§ Required work
The task calls for the count of lines containing "Figure" in these records, given as a number with no other words.

§ Task material

:::

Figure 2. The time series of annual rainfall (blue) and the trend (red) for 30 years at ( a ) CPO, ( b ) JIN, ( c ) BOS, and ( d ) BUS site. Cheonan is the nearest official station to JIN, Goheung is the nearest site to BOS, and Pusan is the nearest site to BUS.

:::

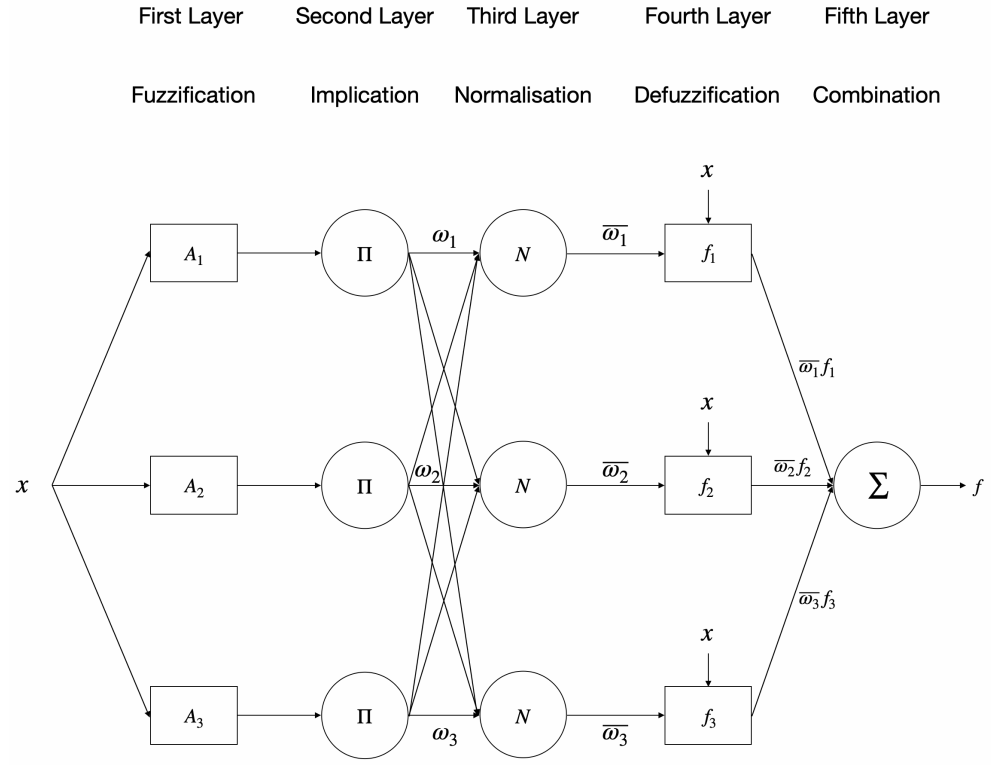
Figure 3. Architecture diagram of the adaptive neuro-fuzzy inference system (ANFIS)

:::

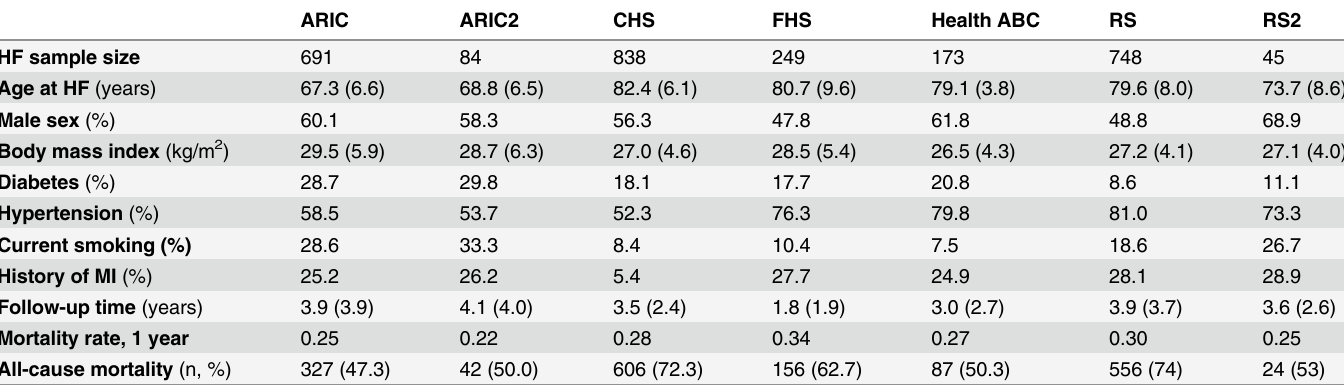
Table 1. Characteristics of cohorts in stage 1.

:::

§ Output of the exercise
2